Yesterday I wrote about examples as stories. And I received a comment that prompted some reflection. The comment suggested that scenarios were stories too. And I agree! They’re not examples, but they are stories. With a twist.
So, as I’ve said many times, simulations are just a manipulable model of the world. And a motivated, self-capable learner can learn from them. But motivated and self-capable isn’t always a safe bet. So, instead, we put the simulation in an initial state, and ask the learner to take it to a goal state, and we choose those such that they can’t get there until they learn the relationships we want them to understand. That’s what I call a scenario. And we can tune those into a game. (Yes, we turn them into games by tuning; making the setting compelling, adjusting the challenge, etc.)
Now, a scenario needs a number of things. It needs a context, a setting. It needs a goal, a situation to be achieved. And, I’ll suggest, it should also have a reason for that goal to make sense. If you see the alignment that says why games should be hard fun, you’ll see that making it meaningful is one of the elements. And that, I say, is a story. Or, at least, the beginning of one.
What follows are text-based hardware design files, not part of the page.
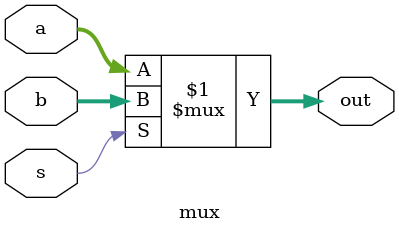
<source format=v>
module mux (a, b, s, out);

	input [31:0] a;
	input [31:0] b;
	input s;

	output [31:0] out;

	assign out = s ? b : a;

endmodule
</source>
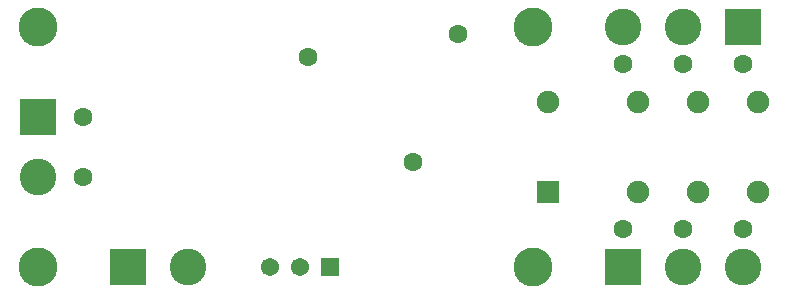
<source format=gbs>
G04 #@! TF.GenerationSoftware,KiCad,Pcbnew,6.0.9-8da3e8f707~116~ubuntu20.04.1*
G04 #@! TF.CreationDate,2023-03-26T17:56:32+00:00*
G04 #@! TF.ProjectId,LEC011001,4c454330-3131-4303-9031-2e6b69636164,rev?*
G04 #@! TF.SameCoordinates,Original*
G04 #@! TF.FileFunction,Soldermask,Bot*
G04 #@! TF.FilePolarity,Negative*
%FSLAX46Y46*%
G04 Gerber Fmt 4.6, Leading zero omitted, Abs format (unit mm)*
G04 Created by KiCad (PCBNEW 6.0.9-8da3e8f707~116~ubuntu20.04.1) date 2023-03-26 17:56:32*
%MOMM*%
%LPD*%
G01*
G04 APERTURE LIST*
G04 Aperture macros list*
%AMRoundRect*
0 Rectangle with rounded corners*
0 $1 Rounding radius*
0 $2 $3 $4 $5 $6 $7 $8 $9 X,Y pos of 4 corners*
0 Add a 4 corners polygon primitive as box body*
4,1,4,$2,$3,$4,$5,$6,$7,$8,$9,$2,$3,0*
0 Add four circle primitives for the rounded corners*
1,1,$1+$1,$2,$3*
1,1,$1+$1,$4,$5*
1,1,$1+$1,$6,$7*
1,1,$1+$1,$8,$9*
0 Add four rect primitives between the rounded corners*
20,1,$1+$1,$2,$3,$4,$5,0*
20,1,$1+$1,$4,$5,$6,$7,0*
20,1,$1+$1,$6,$7,$8,$9,0*
20,1,$1+$1,$8,$9,$2,$3,0*%
G04 Aperture macros list end*
%ADD10C,3.302000*%
%ADD11RoundRect,0.051000X-1.500000X-1.500000X1.500000X-1.500000X1.500000X1.500000X-1.500000X1.500000X0*%
%ADD12C,3.102000*%
%ADD13RoundRect,0.051000X-1.500000X1.500000X-1.500000X-1.500000X1.500000X-1.500000X1.500000X1.500000X0*%
%ADD14RoundRect,0.051000X1.500000X1.500000X-1.500000X1.500000X-1.500000X-1.500000X1.500000X-1.500000X0*%
%ADD15C,1.902000*%
%ADD16RoundRect,0.051000X0.900000X-0.900000X0.900000X0.900000X-0.900000X0.900000X-0.900000X-0.900000X0*%
%ADD17RoundRect,0.051000X-0.720000X-0.720000X0.720000X-0.720000X0.720000X0.720000X-0.720000X0.720000X0*%
%ADD18C,1.542000*%
%ADD19C,1.602000*%
G04 APERTURE END LIST*
D10*
G04 #@! TO.C,H1*
X83820000Y-53340000D03*
G04 #@! TD*
G04 #@! TO.C,H2*
X125730000Y-33020000D03*
G04 #@! TD*
G04 #@! TO.C,H3*
X83820000Y-33020000D03*
G04 #@! TD*
G04 #@! TO.C,H4*
X125730000Y-53340000D03*
G04 #@! TD*
D11*
G04 #@! TO.C,J1*
X91440000Y-53340000D03*
D12*
X96520000Y-53340000D03*
G04 #@! TD*
D13*
G04 #@! TO.C,J2*
X83820000Y-40640000D03*
D12*
X83820000Y-45720000D03*
G04 #@! TD*
D14*
G04 #@! TO.C,J3*
X143510000Y-33020000D03*
D12*
X138430000Y-33020000D03*
X133350000Y-33020000D03*
G04 #@! TD*
D11*
G04 #@! TO.C,J4*
X133350000Y-53340000D03*
D12*
X138430000Y-53340000D03*
X143510000Y-53340000D03*
G04 #@! TD*
D15*
G04 #@! TO.C,K1*
X127000000Y-39370000D03*
X134620000Y-39370000D03*
X139700000Y-39370000D03*
X144780000Y-39370000D03*
X144780000Y-46990000D03*
X139700000Y-46990000D03*
X134620000Y-46990000D03*
D16*
X127000000Y-46990000D03*
G04 #@! TD*
D17*
G04 #@! TO.C,RV1*
X108550000Y-53340000D03*
D18*
X106010000Y-53340000D03*
X103470000Y-53340000D03*
G04 #@! TD*
D19*
G04 #@! TO.C,TP1*
X87630000Y-40640000D03*
G04 #@! TD*
G04 #@! TO.C,TP2*
X87630000Y-45720000D03*
G04 #@! TD*
G04 #@! TO.C,TP3*
X115570000Y-44450000D03*
G04 #@! TD*
G04 #@! TO.C,TP4*
X119380000Y-33655000D03*
G04 #@! TD*
G04 #@! TO.C,TP5*
X106680000Y-35560000D03*
G04 #@! TD*
G04 #@! TO.C,TP6*
X138430000Y-36195000D03*
G04 #@! TD*
G04 #@! TO.C,TP7*
X133350000Y-36195000D03*
G04 #@! TD*
G04 #@! TO.C,TP8*
X143510000Y-36195000D03*
G04 #@! TD*
G04 #@! TO.C,TP9*
X138430000Y-50165000D03*
G04 #@! TD*
G04 #@! TO.C,TP10*
X133350000Y-50165000D03*
G04 #@! TD*
G04 #@! TO.C,TP11*
X143510000Y-50165000D03*
G04 #@! TD*
M02*

</source>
In short, a story has a setting, a goal, and a path to get there. We remove boring details, highlight the tension, etc. We flesh out a setting that the learner cares about, provide a sense of urgency, and enable the goal achievement. But it’s not all done.
The reason this isn’t a complete story is we don’t know the path the protagonist uses to accomplish the goal, or ultimately doesn’t. We’ve provided tools for that to happen, but we, as designers, don’t control the protagonist. The learner, really, is the the protagonist!
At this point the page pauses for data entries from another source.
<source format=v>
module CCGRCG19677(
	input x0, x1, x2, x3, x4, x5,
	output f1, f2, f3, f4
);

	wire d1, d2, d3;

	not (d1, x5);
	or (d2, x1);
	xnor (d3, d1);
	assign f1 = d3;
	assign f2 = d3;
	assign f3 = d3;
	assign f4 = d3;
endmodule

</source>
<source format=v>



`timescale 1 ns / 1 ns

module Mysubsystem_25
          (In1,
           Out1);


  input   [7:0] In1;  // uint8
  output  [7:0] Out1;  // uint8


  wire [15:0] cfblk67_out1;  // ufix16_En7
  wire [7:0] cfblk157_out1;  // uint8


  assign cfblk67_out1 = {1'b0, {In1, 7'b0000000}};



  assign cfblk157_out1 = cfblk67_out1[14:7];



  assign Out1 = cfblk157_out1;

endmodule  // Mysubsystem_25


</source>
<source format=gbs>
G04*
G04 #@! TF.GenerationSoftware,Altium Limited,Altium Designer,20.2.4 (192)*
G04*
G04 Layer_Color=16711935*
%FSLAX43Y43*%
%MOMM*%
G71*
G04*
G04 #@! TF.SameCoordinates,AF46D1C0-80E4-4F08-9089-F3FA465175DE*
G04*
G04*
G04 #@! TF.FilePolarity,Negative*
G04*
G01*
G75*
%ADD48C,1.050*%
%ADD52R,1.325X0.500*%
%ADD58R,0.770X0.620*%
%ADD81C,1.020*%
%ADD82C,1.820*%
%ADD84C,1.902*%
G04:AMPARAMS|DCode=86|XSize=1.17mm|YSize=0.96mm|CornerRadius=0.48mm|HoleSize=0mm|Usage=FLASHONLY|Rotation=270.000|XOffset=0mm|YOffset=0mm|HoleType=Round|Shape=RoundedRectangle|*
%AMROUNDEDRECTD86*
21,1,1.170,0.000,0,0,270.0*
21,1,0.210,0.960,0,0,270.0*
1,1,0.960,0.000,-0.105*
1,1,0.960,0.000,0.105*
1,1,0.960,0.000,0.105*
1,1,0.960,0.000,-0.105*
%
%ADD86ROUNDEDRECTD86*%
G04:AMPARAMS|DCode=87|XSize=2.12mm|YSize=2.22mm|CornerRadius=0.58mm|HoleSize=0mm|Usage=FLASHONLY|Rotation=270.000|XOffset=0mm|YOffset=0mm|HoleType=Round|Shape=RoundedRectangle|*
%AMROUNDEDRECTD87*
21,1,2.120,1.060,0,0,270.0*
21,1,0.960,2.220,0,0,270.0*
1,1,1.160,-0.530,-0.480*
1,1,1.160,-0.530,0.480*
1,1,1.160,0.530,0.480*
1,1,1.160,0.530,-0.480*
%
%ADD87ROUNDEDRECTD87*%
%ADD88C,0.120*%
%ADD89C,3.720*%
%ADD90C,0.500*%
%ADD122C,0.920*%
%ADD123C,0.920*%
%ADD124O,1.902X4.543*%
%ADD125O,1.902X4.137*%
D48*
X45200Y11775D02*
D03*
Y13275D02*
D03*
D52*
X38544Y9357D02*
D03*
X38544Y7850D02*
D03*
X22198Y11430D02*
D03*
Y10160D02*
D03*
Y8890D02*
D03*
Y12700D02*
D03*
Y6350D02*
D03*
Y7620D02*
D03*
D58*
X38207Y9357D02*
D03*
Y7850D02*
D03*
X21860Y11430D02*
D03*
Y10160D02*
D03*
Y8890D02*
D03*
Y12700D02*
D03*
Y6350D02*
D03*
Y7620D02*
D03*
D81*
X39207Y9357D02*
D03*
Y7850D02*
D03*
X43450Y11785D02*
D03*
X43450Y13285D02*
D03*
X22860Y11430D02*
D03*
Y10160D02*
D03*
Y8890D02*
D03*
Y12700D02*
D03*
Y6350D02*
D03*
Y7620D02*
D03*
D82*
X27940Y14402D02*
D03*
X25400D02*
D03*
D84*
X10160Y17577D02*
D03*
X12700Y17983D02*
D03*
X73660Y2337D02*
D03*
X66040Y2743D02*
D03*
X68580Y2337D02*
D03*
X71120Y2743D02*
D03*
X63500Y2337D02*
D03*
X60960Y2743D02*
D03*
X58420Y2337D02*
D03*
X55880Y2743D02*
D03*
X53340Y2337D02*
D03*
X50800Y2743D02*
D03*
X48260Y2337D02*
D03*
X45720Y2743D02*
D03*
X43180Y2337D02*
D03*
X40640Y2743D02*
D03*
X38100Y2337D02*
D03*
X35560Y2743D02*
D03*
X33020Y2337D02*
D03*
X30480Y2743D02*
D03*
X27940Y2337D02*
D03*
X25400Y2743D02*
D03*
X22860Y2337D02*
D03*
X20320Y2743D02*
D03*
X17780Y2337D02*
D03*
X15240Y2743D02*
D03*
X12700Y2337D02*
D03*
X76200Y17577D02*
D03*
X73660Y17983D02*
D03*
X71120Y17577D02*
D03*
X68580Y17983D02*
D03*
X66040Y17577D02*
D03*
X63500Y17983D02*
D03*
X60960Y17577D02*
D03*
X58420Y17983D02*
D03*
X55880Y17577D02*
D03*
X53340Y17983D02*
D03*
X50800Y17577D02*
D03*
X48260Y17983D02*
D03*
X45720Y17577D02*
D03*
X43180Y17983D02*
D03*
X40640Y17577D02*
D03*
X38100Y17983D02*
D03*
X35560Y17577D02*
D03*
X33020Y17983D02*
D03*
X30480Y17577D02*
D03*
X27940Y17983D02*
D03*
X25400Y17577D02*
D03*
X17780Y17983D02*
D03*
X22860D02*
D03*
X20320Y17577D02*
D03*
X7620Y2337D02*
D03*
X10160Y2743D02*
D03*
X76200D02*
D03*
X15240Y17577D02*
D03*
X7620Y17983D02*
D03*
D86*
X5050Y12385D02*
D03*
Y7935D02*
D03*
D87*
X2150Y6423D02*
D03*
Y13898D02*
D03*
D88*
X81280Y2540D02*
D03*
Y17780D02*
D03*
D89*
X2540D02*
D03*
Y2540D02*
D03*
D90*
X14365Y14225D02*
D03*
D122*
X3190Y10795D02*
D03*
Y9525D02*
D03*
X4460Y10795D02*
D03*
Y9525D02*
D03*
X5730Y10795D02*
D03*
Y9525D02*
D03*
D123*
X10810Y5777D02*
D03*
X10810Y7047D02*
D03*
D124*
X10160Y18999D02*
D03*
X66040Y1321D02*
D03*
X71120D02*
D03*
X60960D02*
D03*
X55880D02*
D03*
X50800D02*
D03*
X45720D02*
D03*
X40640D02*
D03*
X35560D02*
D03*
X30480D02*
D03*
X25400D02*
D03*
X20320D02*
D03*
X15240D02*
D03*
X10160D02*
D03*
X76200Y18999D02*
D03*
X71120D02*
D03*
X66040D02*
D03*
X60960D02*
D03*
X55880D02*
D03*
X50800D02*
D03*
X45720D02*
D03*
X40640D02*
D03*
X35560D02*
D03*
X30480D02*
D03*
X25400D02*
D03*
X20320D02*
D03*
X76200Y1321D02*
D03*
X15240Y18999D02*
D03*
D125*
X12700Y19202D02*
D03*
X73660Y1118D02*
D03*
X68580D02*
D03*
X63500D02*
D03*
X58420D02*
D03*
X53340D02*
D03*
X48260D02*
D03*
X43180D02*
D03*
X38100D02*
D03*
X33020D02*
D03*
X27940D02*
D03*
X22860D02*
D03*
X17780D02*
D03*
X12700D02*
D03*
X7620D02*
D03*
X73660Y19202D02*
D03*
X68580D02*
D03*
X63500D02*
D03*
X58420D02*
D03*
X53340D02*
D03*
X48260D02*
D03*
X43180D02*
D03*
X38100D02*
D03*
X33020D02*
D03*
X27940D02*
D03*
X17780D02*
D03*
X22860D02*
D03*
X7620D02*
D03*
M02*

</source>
What I’m talking about is that the story, certainly for the learner, is co-created between the world we’ve developed, and their use of the options or choices we provide. Together, a story is written for them by us and them. And, their decisions and the feedback are the story and the learning! It’s, voilà , a learning experience.
Learning is powerful. Creating experiences that facilitate learning are creative hard fun for the designer, and valuable hard fun for the learner. Learning is about stories, some told, some c0-created, but all valuable.